Super Efficient Bulker Concept Meets CII While Using Conventional Fuels

super efficient bulker concept
The design concept combines technologies to provide a dramatic reduction in fuel costs/emissions while using conventional fuels (Kongsberg)

Published Jun 14, 2024 8:09 AM by The Maritime Executive


A new design study undertaken by Kongsberg Maritime and Deltamarin demonstrates that by using a combination of technologies it is possible to meet future emissions targets while using conventional fuels. The companies report by using a combination of technologies they were able to develop a “Super Efficient Bulker” offering shipowners the means to meet stringent future compliance targets without abandoning conventional fuels.

One of the concerns of many in the shipping industry is the availability and quantity of alternative fuels that will be required to support the transition for the maritime sector. According to the companies, this design offers an alternative that would also have a short payback period of five years making it a practical alternative.

"While low-carbon fuels are an option, many prefer to stick with conventional fuels,” said Oskar Levander, Vice President of Strategy and Business Development for Kongsberg Maritime. “Our goal was to design a vessel capable of complying with predicted CII regulations throughout its lifetime, using advanced energy-saving technologies.”

Kongsberg Maritime and Deltamarin selected a Kamsarmax bulker for the study because it is a popular and versatile vessel type. The 82,000 dwt bulker they report faces restrictions due to the concerns for the global availability of low-carbon fuels, making it an ideal candidate for the study.

The design concept incorporates wind-assisted propulsion, elements to reduce hydrodynamic resistance, and operational management. The result is a bulker that promises a fuel cost savings of 40 to 50 percent depending on the operational profile. 

The approach to wind-assisted propulsion uses a combination of three tiltable rotor sails and two suction wing sails. According to the companies, this dual approach maximizes wind power utilization, adapting to varying wind conditions to ensure optimal performance. 


Air lubrication is combined with a new hull shape to trap the air bubbles under the vessel (Kongsberg)


The hull form drastically reduces hydrodynamic resistance through a design that will trap bubbles, from an air lubrication system, underneath the vessel. This concept will maximize the effects of resistance reduction and the companies report a patent application has been filed to implement the concept.

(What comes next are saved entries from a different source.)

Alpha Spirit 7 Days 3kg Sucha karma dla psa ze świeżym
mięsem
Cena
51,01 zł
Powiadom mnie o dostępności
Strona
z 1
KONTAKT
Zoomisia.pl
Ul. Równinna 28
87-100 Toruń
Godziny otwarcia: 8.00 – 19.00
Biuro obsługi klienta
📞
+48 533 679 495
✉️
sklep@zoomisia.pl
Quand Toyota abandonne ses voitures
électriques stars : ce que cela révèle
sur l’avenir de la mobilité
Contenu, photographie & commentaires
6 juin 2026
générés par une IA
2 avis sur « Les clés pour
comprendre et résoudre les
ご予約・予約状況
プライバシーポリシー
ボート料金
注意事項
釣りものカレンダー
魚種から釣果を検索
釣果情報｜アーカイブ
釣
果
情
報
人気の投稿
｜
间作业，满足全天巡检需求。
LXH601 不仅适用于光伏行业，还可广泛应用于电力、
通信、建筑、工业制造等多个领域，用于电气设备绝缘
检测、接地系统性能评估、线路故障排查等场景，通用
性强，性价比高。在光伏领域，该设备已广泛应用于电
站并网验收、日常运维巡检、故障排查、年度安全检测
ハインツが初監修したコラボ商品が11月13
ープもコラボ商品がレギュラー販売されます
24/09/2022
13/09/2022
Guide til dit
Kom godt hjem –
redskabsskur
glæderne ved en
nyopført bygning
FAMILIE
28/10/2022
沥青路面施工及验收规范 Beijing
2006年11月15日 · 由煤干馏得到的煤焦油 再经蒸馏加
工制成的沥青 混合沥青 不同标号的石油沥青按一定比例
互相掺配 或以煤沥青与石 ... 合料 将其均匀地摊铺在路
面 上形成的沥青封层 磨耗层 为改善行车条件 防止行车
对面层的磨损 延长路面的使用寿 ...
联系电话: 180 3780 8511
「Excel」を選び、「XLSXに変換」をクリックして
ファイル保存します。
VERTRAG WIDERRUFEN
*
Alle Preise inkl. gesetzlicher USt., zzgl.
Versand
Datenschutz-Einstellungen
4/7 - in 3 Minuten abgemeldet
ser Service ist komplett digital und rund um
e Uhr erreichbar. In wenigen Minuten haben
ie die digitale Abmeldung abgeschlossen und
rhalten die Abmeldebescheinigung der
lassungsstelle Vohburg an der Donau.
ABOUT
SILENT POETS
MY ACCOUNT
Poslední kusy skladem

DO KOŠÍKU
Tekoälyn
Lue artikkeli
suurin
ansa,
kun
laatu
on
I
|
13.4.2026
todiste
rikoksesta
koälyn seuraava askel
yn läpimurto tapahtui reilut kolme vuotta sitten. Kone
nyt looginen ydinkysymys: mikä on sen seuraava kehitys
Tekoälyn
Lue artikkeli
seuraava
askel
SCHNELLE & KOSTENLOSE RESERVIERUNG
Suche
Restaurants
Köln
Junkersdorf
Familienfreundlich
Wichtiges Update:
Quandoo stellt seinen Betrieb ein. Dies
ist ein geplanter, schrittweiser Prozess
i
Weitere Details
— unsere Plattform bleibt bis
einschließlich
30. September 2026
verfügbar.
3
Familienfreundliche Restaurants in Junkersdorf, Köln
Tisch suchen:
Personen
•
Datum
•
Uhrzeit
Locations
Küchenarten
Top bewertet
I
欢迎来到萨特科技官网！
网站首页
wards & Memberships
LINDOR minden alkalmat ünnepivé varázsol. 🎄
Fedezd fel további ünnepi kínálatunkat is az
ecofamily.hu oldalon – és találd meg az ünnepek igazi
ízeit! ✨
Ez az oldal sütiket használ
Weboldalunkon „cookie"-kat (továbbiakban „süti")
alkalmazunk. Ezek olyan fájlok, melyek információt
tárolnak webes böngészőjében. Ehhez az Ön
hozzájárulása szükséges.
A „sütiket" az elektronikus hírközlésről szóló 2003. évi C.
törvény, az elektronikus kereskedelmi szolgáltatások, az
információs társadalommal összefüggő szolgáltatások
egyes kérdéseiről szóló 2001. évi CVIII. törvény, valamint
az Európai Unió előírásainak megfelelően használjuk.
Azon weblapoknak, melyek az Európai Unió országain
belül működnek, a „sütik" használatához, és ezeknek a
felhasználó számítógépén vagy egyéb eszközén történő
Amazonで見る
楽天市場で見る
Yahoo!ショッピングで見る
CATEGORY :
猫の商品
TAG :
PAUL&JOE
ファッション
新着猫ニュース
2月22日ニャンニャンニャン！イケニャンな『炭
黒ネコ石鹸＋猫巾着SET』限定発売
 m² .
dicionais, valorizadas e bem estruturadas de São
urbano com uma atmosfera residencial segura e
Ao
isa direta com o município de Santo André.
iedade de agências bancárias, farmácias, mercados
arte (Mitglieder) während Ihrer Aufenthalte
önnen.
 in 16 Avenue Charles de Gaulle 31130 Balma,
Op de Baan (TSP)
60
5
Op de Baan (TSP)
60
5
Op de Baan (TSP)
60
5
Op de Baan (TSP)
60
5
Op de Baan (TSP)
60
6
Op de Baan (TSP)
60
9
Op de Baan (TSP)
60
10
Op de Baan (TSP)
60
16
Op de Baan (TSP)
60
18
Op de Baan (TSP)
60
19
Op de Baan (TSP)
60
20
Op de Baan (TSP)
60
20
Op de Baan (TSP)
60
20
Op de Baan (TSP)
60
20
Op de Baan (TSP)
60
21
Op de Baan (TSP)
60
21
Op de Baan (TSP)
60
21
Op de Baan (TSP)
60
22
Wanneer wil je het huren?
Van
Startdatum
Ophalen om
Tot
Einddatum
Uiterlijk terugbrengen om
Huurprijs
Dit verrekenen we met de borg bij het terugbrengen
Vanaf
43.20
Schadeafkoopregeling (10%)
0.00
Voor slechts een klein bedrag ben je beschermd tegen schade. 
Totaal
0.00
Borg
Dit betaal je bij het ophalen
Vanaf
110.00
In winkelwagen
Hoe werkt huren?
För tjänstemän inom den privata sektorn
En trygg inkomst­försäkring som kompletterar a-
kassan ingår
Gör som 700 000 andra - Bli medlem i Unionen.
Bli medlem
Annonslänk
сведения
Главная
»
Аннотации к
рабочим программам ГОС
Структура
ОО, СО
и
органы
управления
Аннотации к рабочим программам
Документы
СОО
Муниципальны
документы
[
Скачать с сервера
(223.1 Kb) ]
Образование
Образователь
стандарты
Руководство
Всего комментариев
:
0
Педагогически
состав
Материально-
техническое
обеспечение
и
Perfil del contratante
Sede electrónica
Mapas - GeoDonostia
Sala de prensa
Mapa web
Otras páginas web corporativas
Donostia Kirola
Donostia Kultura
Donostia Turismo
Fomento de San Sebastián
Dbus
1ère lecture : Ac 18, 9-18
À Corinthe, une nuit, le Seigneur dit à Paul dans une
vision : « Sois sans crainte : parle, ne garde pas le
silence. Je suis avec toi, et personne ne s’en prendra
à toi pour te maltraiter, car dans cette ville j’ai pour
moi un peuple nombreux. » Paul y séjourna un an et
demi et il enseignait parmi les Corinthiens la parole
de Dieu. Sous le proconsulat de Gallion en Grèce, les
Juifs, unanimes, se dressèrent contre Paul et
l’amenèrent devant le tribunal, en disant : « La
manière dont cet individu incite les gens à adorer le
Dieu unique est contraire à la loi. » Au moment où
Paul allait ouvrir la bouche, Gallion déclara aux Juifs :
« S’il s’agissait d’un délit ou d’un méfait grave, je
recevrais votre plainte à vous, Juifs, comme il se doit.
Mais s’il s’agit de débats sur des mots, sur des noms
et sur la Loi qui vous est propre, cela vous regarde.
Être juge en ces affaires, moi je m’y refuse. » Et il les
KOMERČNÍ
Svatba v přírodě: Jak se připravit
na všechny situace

“The inclined hull, with a 1-degree slope from bow to stern, and vertically turned bilge keels create 'walls' to keep bubbles in place, enhancing fuel savings,” explains Kongsberg. 

The vessel's system also integrates a Hybrid Shaft Generator with frequency control, optimizing electrical power usage and reducing emissions, while supporting increased loads from wind-assist technologies and air lubrication compressors. It will further enhance overall efficiency. 

Technology is used by equipping the vessel with an Intelligent Energy Management System (iEMS) and route optimization software, to ensure optimal energy use. Emphasizing the benefits of slow steaming, the vessel is designed to operate at a reduced speed, balancing fuel efficiency with operational viability. They explain that a 1-knot speed reduction contributes to substantial savings in fuel, emissions, and maintenance costs.

“This project has been a real eye-opener. The combination of advanced technologies creates significant savings, making our new design a game-changer,” said Levander. “The 'Super-Efficient Bulker' is a novel design and advanced operation will, according to Kongsberg Maritime’s analysis, reduce fuel costs by more than half compared to a state-of-the-art vessel equipped with only conventional technology.”